Surgeon General MacPherson, the ADMS and the Matron in Chief called today and it was arranged for the transfer of all lying cases to other hospitals so that at night the walking cases left in hospital might go to the cave in the public garden and sleep there. In the evening patients and unit moved to the cave in the public garden and only the police and a few orderlies were left in the camp. The 3 wounded nurses were transferred today to No 10 Stationary Hospital.
2/10/17 The 3 nurses (Sister Climie, Nurse Thompson and Nurse Coles) and the 16 other ranks killed by hostile aircraft on the night of 30/9/17-1/10/17 were buried today at 4:00 pm in the Souvenir Cemetery Longuenesse. Sister Milne, who was dangerously injured in the same air-raid died last night in No 10 Stationary Hospital. 2 other ranks who were wounded have died today, so that the statistics as a result of the raid are, to date :- Dead, nurses 4, other ranks 18. Wounded :- nurses 2, other ranks 58. Totals Dead 22, Wounded 60.
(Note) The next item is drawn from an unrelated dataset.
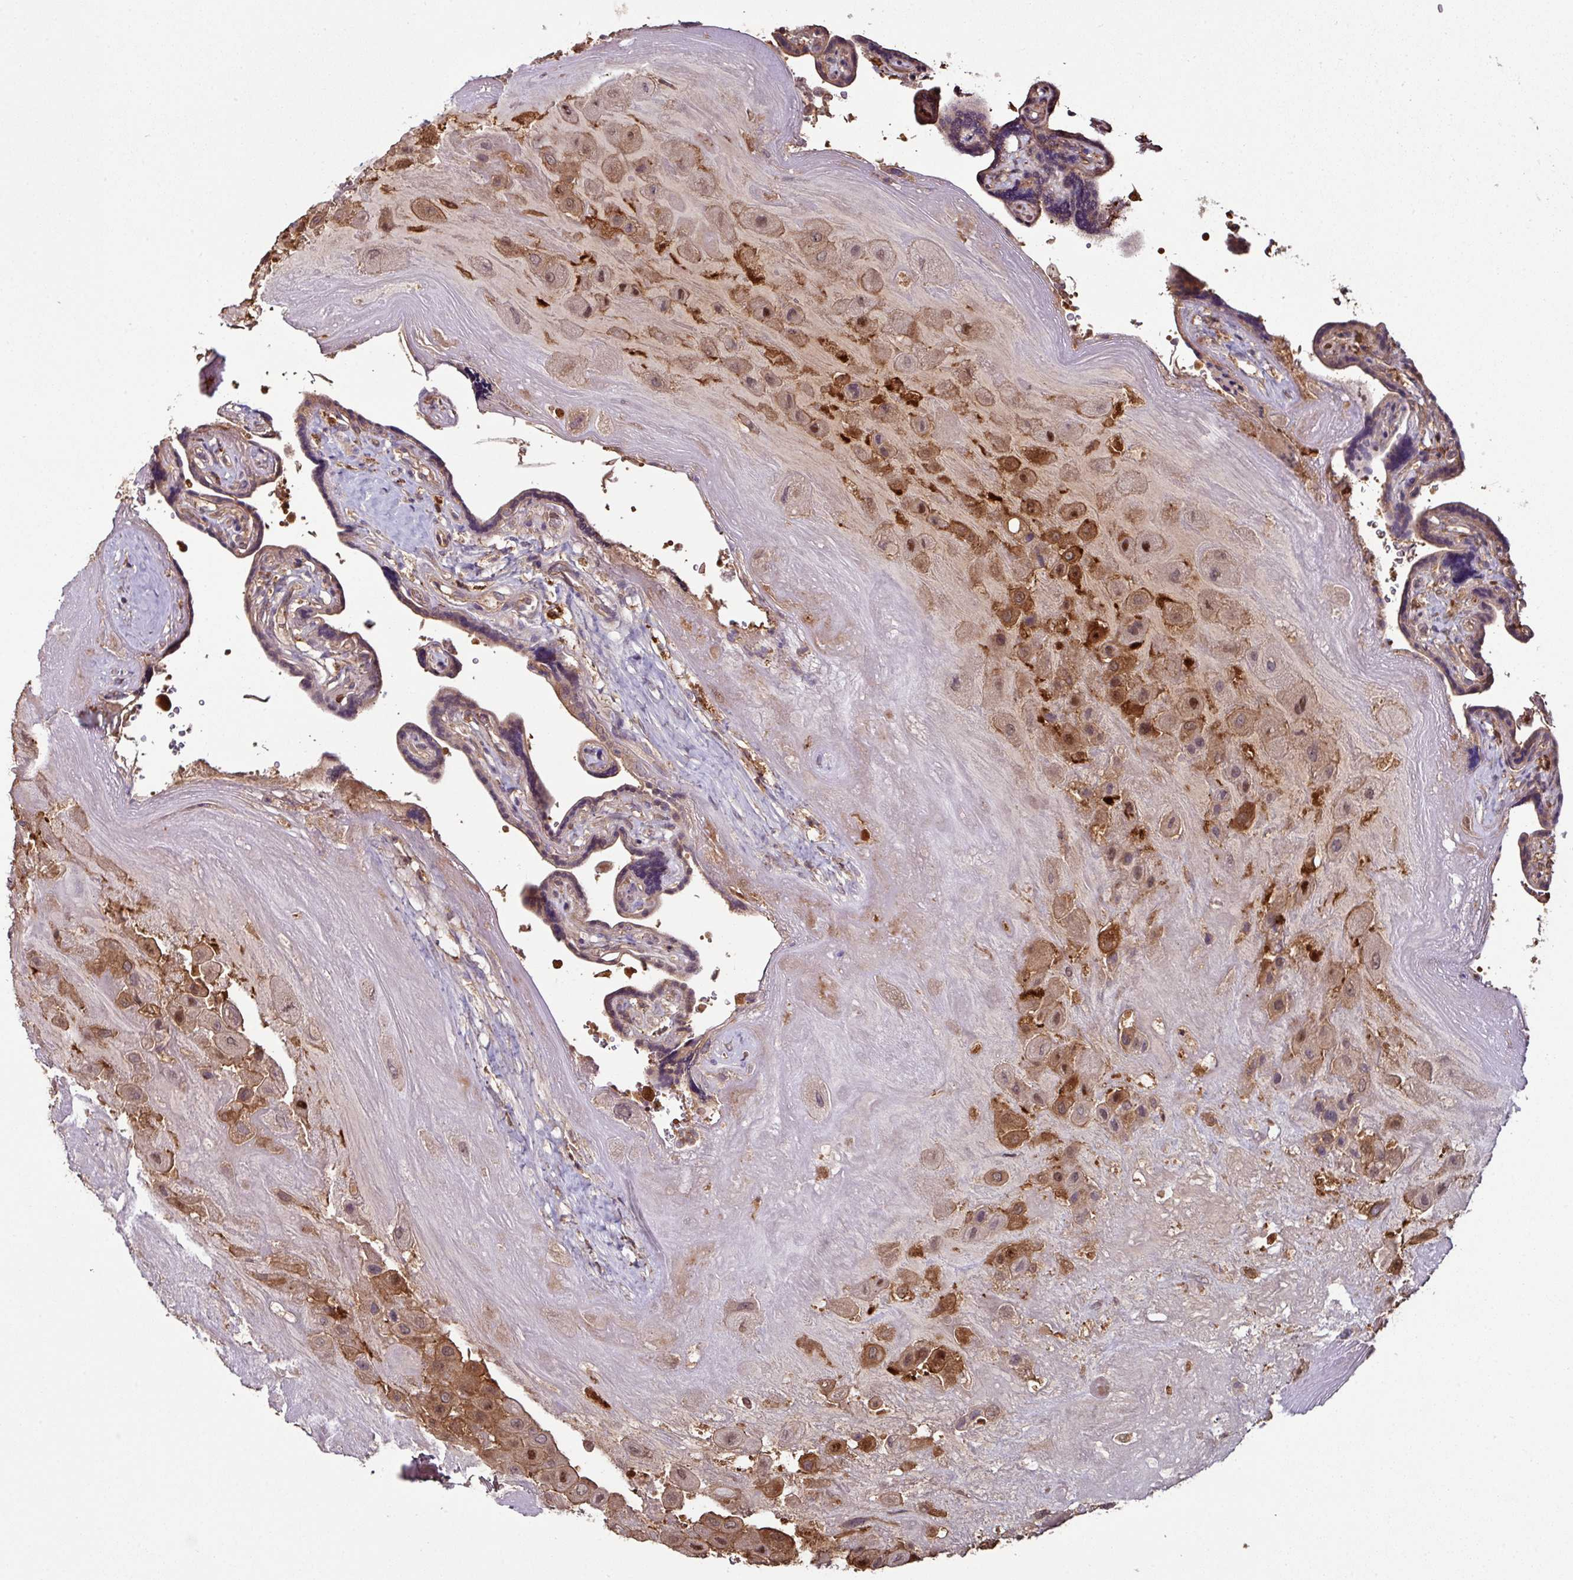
{"staining": {"intensity": "moderate", "quantity": "25%-75%", "location": "cytoplasmic/membranous"}, "tissue": "placenta", "cell_type": "Decidual cells", "image_type": "normal", "snomed": [{"axis": "morphology", "description": "Normal tissue, NOS"}, {"axis": "topography", "description": "Placenta"}], "caption": "Protein expression analysis of benign placenta demonstrates moderate cytoplasmic/membranous positivity in about 25%-75% of decidual cells. Using DAB (3,3'-diaminobenzidine) (brown) and hematoxylin (blue) stains, captured at high magnification using brightfield microscopy.", "gene": "GNPDA1", "patient": {"sex": "female", "age": 32}}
Staff Nurse Agnes Murdoch Climie was from Newlands, Glasgow.
VAD Daisy Kathleen Mary Coles was from Peebles/Edinburgh.
Sister Mabel Lee Milne – location unknown.
Mabel is named on the Perth Academy Memorial.
The graves of Staff Nurse Agnes Murdoch Climie and Sister Mabel Lee Milne of the Territorial Force Nursing Service, as well as Daisy Kathleen Mary Coles and Elizabeth Thomson of the Voluntary Aid Detachments, killed by enemy aircraft 30th September 1917, erected by officers and nursing staff of the No. 4 Stationary Hospital [or the 58th (Scottish) General Hospital] at Longuenesse in Gouvenir Cemetery.